By Ed O’Connor
If you receive a dinner invitation do you show up at the appointed hour or a few minutes before? Do that in Ecuador and you may find the hosts still in the shower. To arrive on time is considered rude here, as a matter of fact.
Our first personal experience with this cultural phenomenon was when we were invited by residents of Cuenca to an 8 p.m. Christmas Eve dinner. We arrived at 7:45 p.m. and were the first guests there.
Preparation of the dinner had not even been started. We sat looking at each other until other invitees arrived — from 9 p.m. until 10:30 p.m. Dinner was “promptly” served at 11 p.m. Lesson learned.
Our former pastor from New Mexico invited some Cuencano church members to experience an American-style Thanksgiving Day dinner. Dinner was to be served at 6:30 p.m. They never showed until 8:30 p.m. By that time, we had finished dinner, dessert, washed and dried the dishes and put them away. They couldn’t understand why we had eaten at 6:30.
We attend as many performances of the Cuenca Symphony Orchestra as possible, although we missed a few because of the rain. The concerts begin at 8 p.m. The locals are still wandering into the theater as late as 8:45 p.m., and they think that is perfectly acceptable.
Street names get confusing
This was one of the most confusing aspects of learning “the lay of the land” here in Cuenca.
The streets and avenues are named after historical figures or important historical dates. When one takes a taxi, one asks the driver to take them to the street where one wants to go and the nearest cross street. For example: we primarily walk every place, but if it is raining we will try to get a cab. So, we have to ask the driver to take us to Augustin Cueva and Remigio Tamariz, the closest intersection to our apartment. Street names are not posted at the corner of every block. One can walk for blocks before seeing a street sign, which can really be frustrating.
Don’t expect to get proper change
Making a purchase and getting change. Having worked retail for years, we would start the day with a certain amount of money in the cash register so if a customer made a purchase we had enough money to make change. Not here.
I learned about the change foible when I went to one of the malls and wanted to make a $22 purchase. I gave the store clerk a $20 and a $5. She did not have change and sold me the items for $20.
Two weeks ago, we went into a store to buy two handmade rugs, the total was $31. We gave the lady $35. We had to wait until another customer made a purchase to get our change. Last week when I bought the boots for $15 the clerk left the store and then come back with the change for the $20 bill I gave her.

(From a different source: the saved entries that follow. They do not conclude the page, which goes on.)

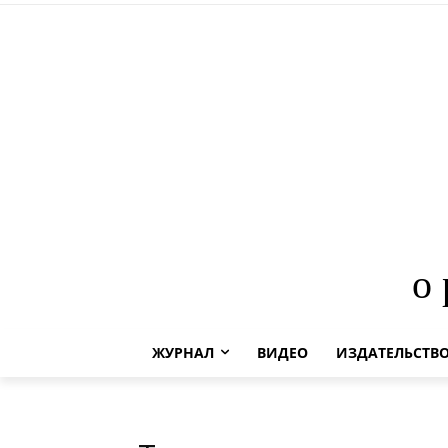
о
ЖУРНАЛ
ВИДЕО
ИЗДАТЕЛЬСТВ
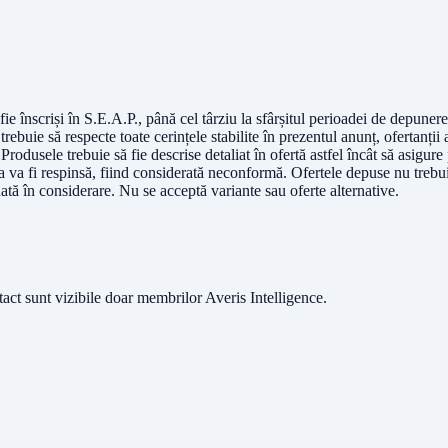
ă fie înscriși în S.E.A.P., până cel târziu la sfârșitul perioadei de depune
trebuie să respecte toate cerințele stabilite în prezentul anunț, ofertanții
 Produsele trebuie să fie descrise detaliat în ofertă astfel încât să asigure 
a va fi respinsă, fiind considerată neconformă. Ofertele depuse nu trebui
ată în considerare. Nu se acceptă variante sau oferte alternative.
ntact sunt vizibile doar membrilor Averis Intelligence.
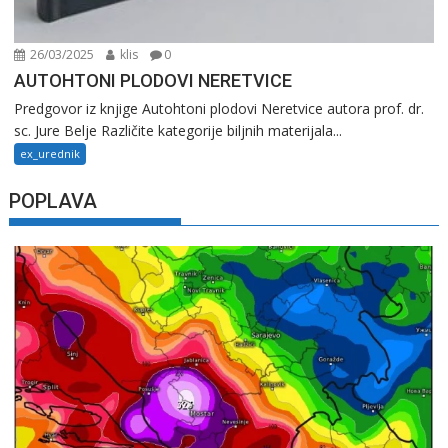
26/03/2025
klis
0
AUTOHTONI PLODOVI NERETVICE
Predgovor iz knjige Autohtoni plodovi Neretvice autora prof. dr.
sc. Jure Belje Različite kategorije biljnih materijala...
ex_urednik
POPLAVA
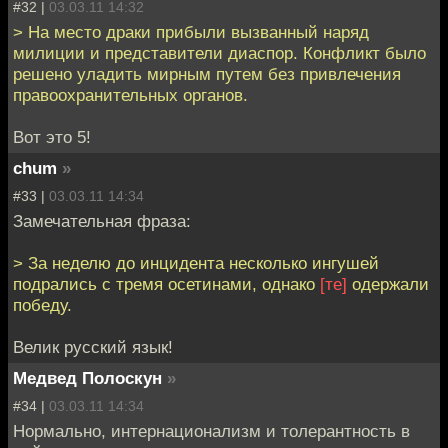
#32 |
03.03.11 14:32
> На место драки прибыли вызванный наряд
милиции и представители диаспор. Конфликт было
решено уладить мирным путем без привлечения
правоохранительных органов.
Вот это 5!
chum
»
#33 |
03.03.11 14:34
Замечательная фраза:
> За неделю до инцидента несколько ингушей
подрались с тремя осетинами, однако
[те]
одержали
победу.
Велик русский язык!
Медвед Полоскун
»
#34 |
03.03.11 14:34
Нормально, интернационализм и толерантность в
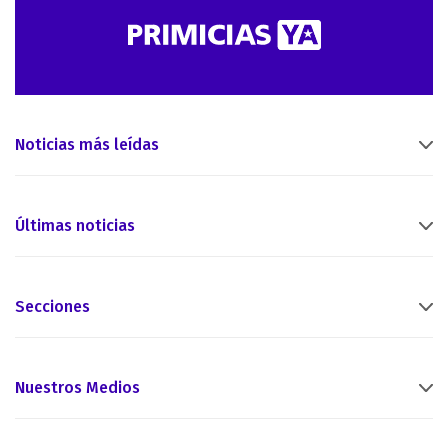
Noticias más leídas
Últimas noticias
Secciones
Nuestros Medios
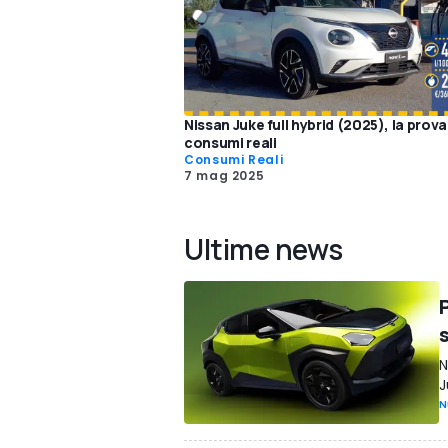
Nissan Juke full hybrid (2025), la prova
consumi reali
Consumi Reali
7 mag 2025
Ultime news
N
J
N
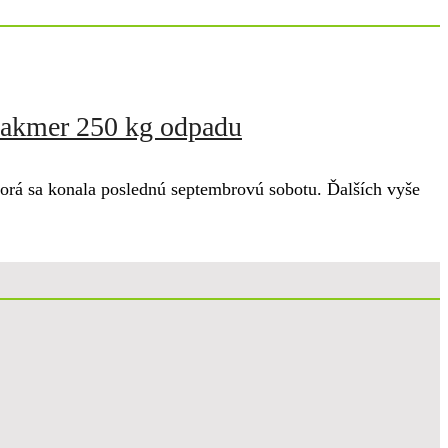
 takmer 250 kg odpadu
orá sa konala poslednú septembrovú sobotu. Ďalších vyše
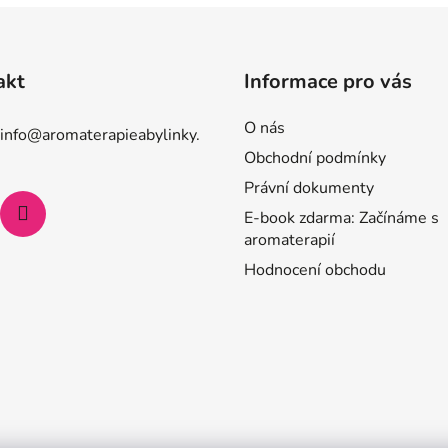
akt
Informace pro vás
O nás
info
@
aromaterapieabylinky.
Obchodní podmínky
Právní dokumenty
E-book zdarma: Začínáme s
aromaterapií
Hodnocení obchodu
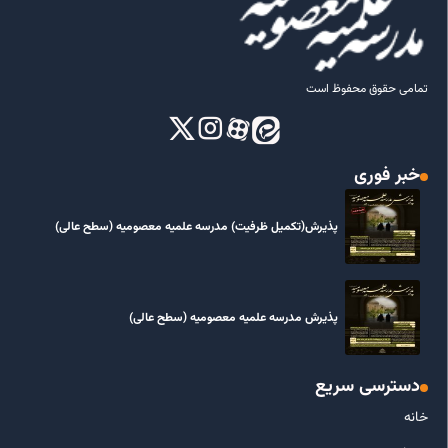
تمامی حقوق محفوظ است
خبر فوری
پذیرش(تکمیل ظرفیت) مدرسه علمیه معصومیه‌ (سطح عالی)
پذیرش مدرسه علمیه معصومیه‌ (سطح عالی)
دسترسی سریع
خانه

It is the customer’s responsibility to have correct change. This does not apply to the very large stores. And don’t carry anything larger than a $20 bill. Most smaller stores will not accept larger denominations.
The liberals cry out
There was a home invasion here in the city and the perpetrator was caught by the neighbors. The police arrived just in time. The neighbors had doused the would-be thief with gasoline and were going to “light him up.” I can hear the ACLU wailing about how his civil rights were violated.
Thoughts about IESS
The price of government health insurance here is increasing dramatically. We were really underpaying and it finally caught up. Now to keep the IESS insurance (government insurance), expats must pay 17.6 percent of their income for a single or 21 percent for a couple. There was a government meeting to present and discuss the new cost to expats, but presenters were shouted down by expats and the meeting was ended. It was the “entitled” ones that disrupted the meeting.
I understand that after the meeting this situation was discussed at many restaurants.